Kubernetes监控手册07-监控controller-manager

Kubernetes controller-manager 监控实操:如何验证 /metrics、配置 Prometheus agent 抓取、导入夜莺大盘,并理解 workqueue、leader election、PV/PVC 等关键指标。

作者 秦晓辉&孔飞@快猫星云

写在前面

controller-manager 是 Kubernetes 控制面的核心组件,负责持续监听对象状态,并把实际状态调谐到期望状态。它通常不太可能出问题,一般监控通用进程指标就能覆盖基础可用性;但 controller-manager 也暴露了很多 /metrics 白盒指标,能帮助我们判断各个 controller 的队列深度、任务耗时、重试次数和选主状态。

这篇文章重点回答 4 个问题:

  • controller-manager 的 /metrics 接口为什么直接访问会返回 403。
  • 如何复用前文创建的 Token,通过 Prometheus agent mode 采集 controller-manager 指标。
  • 采集规则为什么要匹配 kube-system;kube-controller-manager;https 这个 endpoint。
  • 哪些 controller-manager 指标适合用来判断调谐延迟、队列堆积和控制器自身运行状态。

黑盒测试

类似上一篇《Kubernetes监控手册06-监控APIServer》描述的方法,我们先从黑盒角度测试一下,看看 controller-manager 的 /metrics 接口是否直接可用。

- **所给条目**
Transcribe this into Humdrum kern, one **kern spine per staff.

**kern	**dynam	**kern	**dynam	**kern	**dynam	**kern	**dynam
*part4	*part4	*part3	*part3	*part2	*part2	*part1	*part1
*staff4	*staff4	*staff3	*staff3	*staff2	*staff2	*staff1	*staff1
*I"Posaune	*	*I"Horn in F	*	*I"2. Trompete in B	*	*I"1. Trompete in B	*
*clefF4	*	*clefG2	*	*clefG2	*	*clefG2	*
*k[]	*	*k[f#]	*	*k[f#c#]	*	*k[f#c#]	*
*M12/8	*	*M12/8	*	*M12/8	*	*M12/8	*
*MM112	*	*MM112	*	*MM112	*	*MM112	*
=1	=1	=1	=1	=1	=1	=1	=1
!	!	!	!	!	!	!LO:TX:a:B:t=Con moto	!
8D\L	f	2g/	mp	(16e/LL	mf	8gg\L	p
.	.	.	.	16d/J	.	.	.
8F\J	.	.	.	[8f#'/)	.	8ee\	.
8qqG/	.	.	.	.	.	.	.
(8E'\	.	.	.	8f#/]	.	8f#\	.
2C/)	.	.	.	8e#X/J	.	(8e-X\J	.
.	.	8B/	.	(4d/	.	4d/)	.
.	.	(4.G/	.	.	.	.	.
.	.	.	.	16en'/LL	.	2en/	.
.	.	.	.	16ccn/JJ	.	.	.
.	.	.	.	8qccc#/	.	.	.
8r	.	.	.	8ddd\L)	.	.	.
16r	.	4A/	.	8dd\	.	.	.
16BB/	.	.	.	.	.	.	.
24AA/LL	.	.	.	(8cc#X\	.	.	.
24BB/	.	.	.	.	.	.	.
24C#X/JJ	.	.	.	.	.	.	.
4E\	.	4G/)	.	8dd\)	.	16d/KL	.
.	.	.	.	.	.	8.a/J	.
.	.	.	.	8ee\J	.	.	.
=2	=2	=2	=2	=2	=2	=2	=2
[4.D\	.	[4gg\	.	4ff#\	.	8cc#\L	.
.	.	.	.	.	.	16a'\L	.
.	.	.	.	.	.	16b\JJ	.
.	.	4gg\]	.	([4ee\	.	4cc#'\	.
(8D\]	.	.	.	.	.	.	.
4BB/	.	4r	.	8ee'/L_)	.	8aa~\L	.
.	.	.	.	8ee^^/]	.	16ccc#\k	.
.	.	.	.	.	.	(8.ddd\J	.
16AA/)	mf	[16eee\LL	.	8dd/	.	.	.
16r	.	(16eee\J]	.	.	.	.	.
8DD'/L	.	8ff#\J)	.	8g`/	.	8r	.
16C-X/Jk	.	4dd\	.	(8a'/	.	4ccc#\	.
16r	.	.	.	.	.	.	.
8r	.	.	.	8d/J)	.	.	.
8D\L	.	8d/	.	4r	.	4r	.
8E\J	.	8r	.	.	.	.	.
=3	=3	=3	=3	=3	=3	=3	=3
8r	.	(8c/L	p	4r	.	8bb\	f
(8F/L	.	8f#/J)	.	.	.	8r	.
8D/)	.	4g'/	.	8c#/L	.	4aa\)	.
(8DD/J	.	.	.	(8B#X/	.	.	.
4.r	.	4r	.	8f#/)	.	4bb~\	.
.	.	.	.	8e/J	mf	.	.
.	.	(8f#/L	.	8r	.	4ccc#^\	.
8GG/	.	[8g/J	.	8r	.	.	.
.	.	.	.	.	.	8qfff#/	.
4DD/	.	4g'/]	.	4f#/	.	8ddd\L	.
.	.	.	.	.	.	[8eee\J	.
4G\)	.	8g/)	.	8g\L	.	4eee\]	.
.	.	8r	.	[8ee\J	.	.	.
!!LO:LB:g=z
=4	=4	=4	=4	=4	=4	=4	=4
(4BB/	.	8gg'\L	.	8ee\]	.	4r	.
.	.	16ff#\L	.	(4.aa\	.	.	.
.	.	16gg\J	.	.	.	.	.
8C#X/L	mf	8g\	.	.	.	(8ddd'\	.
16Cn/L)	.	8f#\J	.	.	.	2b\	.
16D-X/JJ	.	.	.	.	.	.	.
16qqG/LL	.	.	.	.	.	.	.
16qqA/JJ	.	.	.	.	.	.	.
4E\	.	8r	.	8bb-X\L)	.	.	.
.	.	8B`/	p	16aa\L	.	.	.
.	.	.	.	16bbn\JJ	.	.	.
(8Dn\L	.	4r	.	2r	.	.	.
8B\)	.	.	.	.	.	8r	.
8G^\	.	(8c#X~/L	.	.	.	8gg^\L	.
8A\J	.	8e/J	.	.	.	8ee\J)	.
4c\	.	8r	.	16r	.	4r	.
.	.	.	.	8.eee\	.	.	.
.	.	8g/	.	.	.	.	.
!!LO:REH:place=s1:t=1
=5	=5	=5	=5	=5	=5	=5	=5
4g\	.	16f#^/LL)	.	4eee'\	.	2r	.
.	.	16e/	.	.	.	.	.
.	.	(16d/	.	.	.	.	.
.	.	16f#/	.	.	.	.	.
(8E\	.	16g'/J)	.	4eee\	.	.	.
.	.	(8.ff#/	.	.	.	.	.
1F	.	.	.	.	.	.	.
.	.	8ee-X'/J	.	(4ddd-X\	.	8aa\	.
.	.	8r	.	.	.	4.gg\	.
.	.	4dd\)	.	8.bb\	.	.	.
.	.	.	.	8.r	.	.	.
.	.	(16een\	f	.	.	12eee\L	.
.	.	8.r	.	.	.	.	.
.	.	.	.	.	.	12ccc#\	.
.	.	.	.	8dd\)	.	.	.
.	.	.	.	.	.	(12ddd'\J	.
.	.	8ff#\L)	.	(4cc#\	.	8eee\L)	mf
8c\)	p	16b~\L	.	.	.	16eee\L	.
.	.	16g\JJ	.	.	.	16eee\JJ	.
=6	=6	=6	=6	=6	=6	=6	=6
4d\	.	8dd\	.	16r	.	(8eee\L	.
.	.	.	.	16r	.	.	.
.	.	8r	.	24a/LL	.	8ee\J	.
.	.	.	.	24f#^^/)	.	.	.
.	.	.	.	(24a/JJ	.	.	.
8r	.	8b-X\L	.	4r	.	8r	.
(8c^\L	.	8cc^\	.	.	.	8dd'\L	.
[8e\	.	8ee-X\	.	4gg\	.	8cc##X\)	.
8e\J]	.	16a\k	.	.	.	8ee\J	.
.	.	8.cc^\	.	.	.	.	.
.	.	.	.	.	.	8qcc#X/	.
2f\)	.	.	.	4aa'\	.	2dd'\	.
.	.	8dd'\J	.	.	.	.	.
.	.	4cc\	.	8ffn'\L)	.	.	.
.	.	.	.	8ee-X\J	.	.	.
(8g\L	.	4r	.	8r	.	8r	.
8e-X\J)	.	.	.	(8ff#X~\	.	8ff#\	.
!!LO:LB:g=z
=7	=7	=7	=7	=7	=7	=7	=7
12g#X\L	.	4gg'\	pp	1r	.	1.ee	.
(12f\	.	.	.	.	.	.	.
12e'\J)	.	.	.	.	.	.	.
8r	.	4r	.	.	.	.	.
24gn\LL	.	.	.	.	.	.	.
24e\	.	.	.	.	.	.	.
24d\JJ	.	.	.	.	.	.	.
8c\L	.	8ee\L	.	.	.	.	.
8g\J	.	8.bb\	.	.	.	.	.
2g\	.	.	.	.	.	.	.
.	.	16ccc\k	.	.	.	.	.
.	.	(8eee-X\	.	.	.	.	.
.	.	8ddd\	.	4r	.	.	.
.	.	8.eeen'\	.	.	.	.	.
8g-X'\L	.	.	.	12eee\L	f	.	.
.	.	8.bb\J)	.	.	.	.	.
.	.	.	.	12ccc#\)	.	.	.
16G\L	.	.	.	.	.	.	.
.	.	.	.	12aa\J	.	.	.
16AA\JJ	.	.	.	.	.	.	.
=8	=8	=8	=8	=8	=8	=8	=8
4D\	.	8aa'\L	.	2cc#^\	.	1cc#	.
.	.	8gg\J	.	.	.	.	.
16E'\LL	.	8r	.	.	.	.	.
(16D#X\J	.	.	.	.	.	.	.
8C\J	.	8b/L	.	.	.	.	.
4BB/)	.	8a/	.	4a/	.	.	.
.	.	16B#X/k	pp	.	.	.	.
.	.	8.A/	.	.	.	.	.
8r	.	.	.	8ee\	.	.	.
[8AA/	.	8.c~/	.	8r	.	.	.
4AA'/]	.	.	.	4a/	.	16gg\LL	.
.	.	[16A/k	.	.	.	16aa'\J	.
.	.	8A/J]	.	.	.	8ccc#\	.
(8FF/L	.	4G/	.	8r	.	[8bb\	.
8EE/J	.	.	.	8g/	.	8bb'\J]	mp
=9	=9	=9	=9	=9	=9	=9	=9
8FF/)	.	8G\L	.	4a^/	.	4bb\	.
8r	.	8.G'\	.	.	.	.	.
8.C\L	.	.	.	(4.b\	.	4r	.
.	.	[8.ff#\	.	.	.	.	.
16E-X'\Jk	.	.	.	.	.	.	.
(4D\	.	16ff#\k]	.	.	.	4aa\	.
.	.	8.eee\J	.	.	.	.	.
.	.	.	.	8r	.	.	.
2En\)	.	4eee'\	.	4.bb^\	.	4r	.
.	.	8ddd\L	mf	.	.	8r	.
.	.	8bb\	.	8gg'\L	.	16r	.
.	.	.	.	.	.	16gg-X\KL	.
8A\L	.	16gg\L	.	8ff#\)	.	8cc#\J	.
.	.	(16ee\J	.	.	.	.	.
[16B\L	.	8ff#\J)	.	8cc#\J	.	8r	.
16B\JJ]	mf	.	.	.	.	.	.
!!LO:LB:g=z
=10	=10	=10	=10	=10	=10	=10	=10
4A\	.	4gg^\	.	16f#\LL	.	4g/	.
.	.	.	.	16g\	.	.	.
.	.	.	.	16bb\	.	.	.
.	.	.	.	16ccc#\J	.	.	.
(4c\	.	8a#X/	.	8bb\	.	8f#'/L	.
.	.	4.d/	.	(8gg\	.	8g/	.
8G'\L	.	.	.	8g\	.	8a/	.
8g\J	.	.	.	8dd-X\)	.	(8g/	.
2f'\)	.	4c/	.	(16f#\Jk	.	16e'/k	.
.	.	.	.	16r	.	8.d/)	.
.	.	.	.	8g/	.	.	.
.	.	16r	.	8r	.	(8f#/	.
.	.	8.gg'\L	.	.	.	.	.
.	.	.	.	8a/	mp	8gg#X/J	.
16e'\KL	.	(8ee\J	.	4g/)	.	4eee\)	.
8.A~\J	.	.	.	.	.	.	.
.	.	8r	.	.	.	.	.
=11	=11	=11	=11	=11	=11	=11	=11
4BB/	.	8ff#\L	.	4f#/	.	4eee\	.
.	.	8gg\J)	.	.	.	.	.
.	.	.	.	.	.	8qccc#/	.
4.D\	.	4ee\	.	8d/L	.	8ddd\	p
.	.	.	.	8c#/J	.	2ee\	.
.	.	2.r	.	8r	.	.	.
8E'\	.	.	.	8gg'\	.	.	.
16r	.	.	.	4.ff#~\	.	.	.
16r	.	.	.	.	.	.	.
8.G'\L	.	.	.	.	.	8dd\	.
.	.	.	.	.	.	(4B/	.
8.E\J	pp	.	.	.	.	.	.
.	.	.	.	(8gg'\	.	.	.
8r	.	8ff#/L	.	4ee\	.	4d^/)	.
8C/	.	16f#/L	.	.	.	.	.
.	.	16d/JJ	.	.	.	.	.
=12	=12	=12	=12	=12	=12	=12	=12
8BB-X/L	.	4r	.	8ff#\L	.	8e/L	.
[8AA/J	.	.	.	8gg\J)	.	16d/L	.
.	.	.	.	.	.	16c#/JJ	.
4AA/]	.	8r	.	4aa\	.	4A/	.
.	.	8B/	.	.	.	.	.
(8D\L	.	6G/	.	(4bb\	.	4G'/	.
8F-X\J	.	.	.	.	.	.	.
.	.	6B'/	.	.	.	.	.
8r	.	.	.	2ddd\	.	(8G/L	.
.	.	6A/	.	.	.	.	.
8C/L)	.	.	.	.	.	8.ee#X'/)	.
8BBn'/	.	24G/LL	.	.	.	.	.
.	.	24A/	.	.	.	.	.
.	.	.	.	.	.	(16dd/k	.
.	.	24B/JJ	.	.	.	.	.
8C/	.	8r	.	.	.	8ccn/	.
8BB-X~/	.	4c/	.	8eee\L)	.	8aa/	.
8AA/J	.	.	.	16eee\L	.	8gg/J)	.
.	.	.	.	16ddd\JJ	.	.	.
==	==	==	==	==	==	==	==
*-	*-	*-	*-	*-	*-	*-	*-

- **练习任务**
1. 判断以下说法是否与关于 controller-manager 监控的文章相符,每条回答“是”或“否”,并原样引出文中起决定作用的字句:(a) 文章认为 controller-manager 经常出问题;(b) 文章提到直接访问 controller-manager 的 /metrics 接口会返回 403;(c) 文章打算通过 Prometheus agent mode 采集 controller-manager 指标。
2. 请把关于 controller-manager 监控的文章中从“Kubernetes监控手册07-监控controller-manager”到“白盒指标,能帮助我们判断各个 controller 的队列深度、任务耗时、重试次数和选主状态。”的这一段一字不差地照录下来。
3. 请接着关于 controller-manager 监控的文章的最后一句往下续写。
作答时用不到这些行。

- **参考答案**
1.
(a) 否。原文:“它通常不太可能出问题”
(b) 是。原文:“controller-manager 的 /metrics 接口为什么直接访问会返回 403”
(c) 是。原文:“通过 Prometheus agent mode 采集 controller-manager 指标”

2.
Kubernetes监控手册07-监控controller-manager

Kubernetes controller-manager 监控实操:如何验证 /metrics、配置 Prometheus agent 抓取、导入夜莺大盘,并理解 workqueue、leader election、PV/PVC 等关键指标。

作者 秦晓辉&孔飞@快猫星云

写在前面

controller-manager 是 Kubernetes 控制面的核心组件,负责持续监听对象状态,并把实际状态调谐到期望状态。它通常不太可能出问题,一般监控通用进程指标就能覆盖基础可用性;但 controller-manager 也暴露了很多 /metrics 白盒指标,能帮助我们判断各个 controller 的队列深度、任务耗时、重试次数和选主状态。

3.
[root@tt-fc-dev01.nj manifests]# ss -tlnp|grep controller
LISTEN 0      128                *:10257            *:*    users:(("kube-controller",pid=2782446,fd=7))

[root@tt-fc-dev01.nj manifests]# curl -s http://localhost:10257/metrics
Client sent an HTTP request to an HTTPS server.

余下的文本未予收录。